Unfortunately, Big Tech’s rollout of this technology prioritized using passkeys to lock people into their walled gardens over providing universal security for everyone (you have to use their platform, which often does not work across all platforms). And many password managers only support passkeys on specific platforms or provide them with paid plans, meaning you only get to reap passkeys’ security benefits if you can afford them.
They’ve reimagined passkeys, helping them reach their full potential as free, universal, and open-source tech. They have made online privacy and security accessible to everyone, regardless of what device you use or your ability to pay.
I’m still a paying customer of Bitwarden as Proton Pass was up to now still not doing everything, but this may make me re-evaluate using Proton Pass as I’m also a paying customer of Proton Pass. It certainly looks like Proton Pass is advancing at quite a pace, and Proton has already built up a good reputation for private e-mail and an excellent VPN client.
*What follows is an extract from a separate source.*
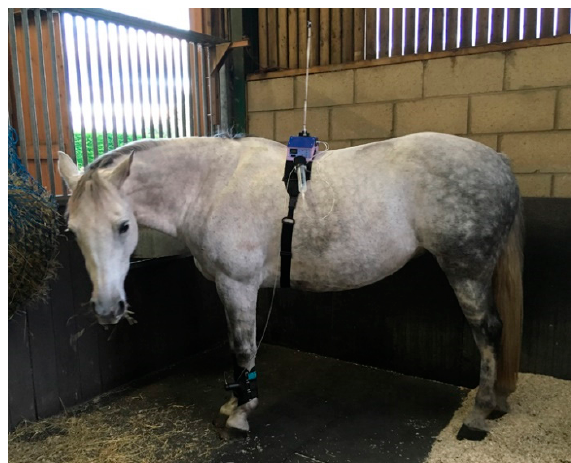
Figure 8. Horse with mechanical system in place: control unit and reservoir mounted on the back, with pressure line to the actuator on the foreleg.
Proton is also the ONLY passkey provider that I’ve seen allowing you to store, share, and export passkeys just like you can with passwords!
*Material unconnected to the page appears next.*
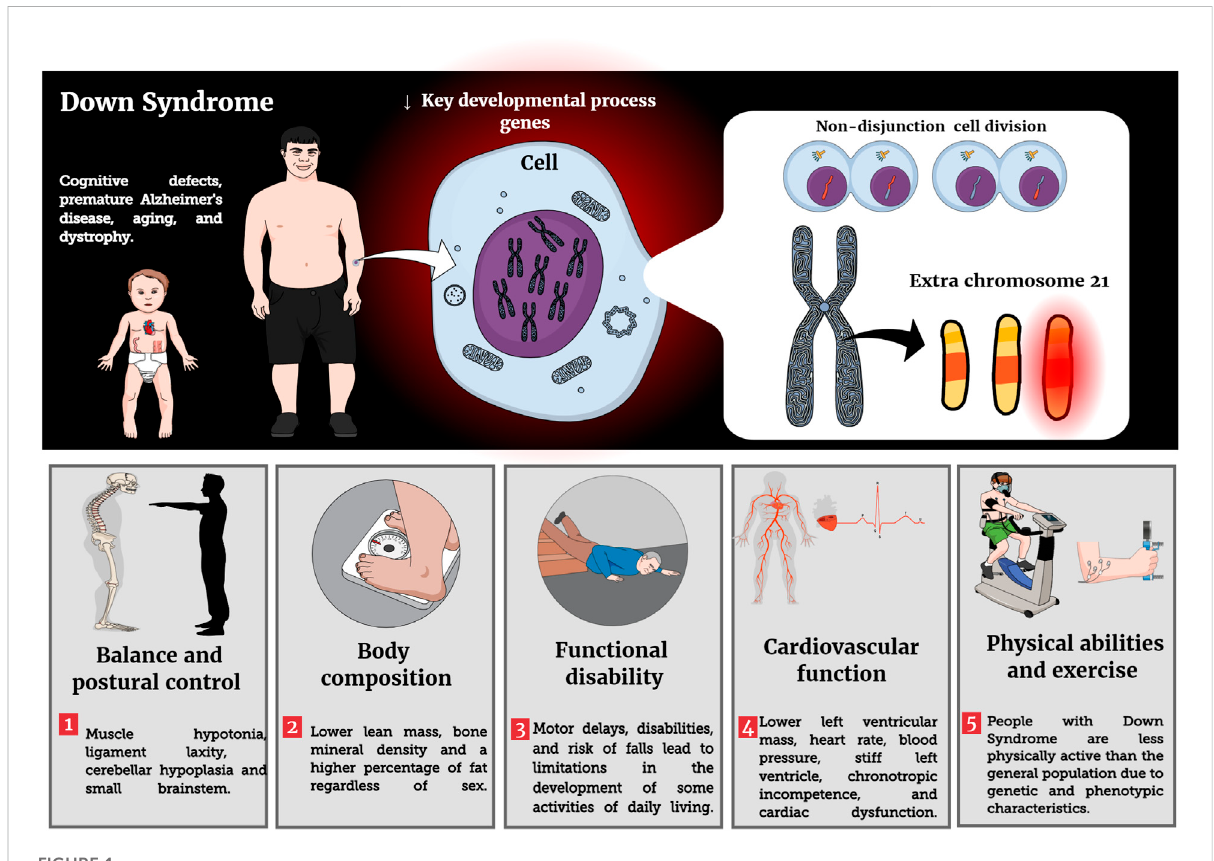
FIGURE 1 Effects of Down Syndrome on structural and functional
See https://proton.me/blog/proton-pass-passkeys
#technology #passkeys #security #ProtonPass #opensource
Has anyone used pass keys? I have been hesitant to try them out. Using them, do they basically keep you logged in all the time to a given site?
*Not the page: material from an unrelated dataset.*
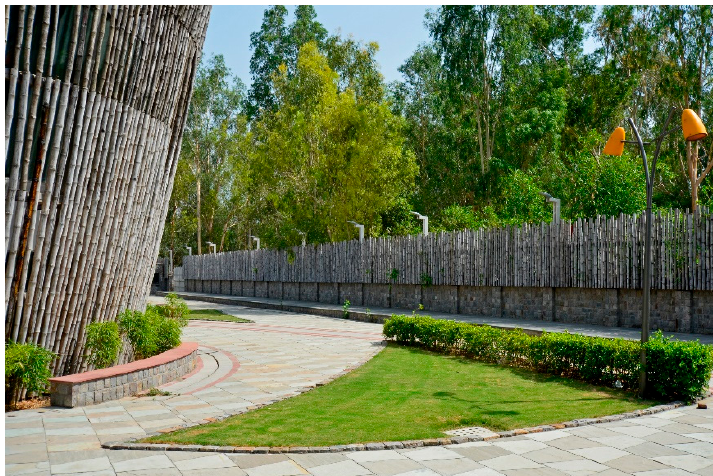
Figure 32. Tall bamboo-clad structures respond to the green belt surrounding the Dilli Haat site (Photo: Author).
I’ve had them since 1Password beta. They do not change the duration of a session unless the service opts to. In the case of google they ask me to log in more often, presumably because there’s less friction, so why not?
Only for a test, I do not see myself switching to passkeys any time soon, using KeePass is fine in my use case. If there would be some site for which I would need to authenticate every day I would probably create a passkey on device itself (Windows Hello or Google Password manager) since authentication speed increase is undeniable.
Only authentication method changes, there should be no difference after you sign-in, how long sign-in is kept still depends on site owner.
There are various sites to test authentication experience, here’s one where you can test it with dummy account and no registration https://webauthn.io/. It is pretty cool, but you need to create a passkey for every site on all devices to fully utilize their potential.
I use passkeys for some sites, but have been reluctant to go all in until I’m sure all my devices can support them. I’m not always going to have my desktop with me, and likewise my phone’s battery can be flat, etc. I’ve always wanted passkeys to first sync across all my devices, and ideally to be exportable and brought into a different service. Right now you can export your 900+ passwords, and import them into a different service if you want to move. You can’t do that with Apple or Google passkeys.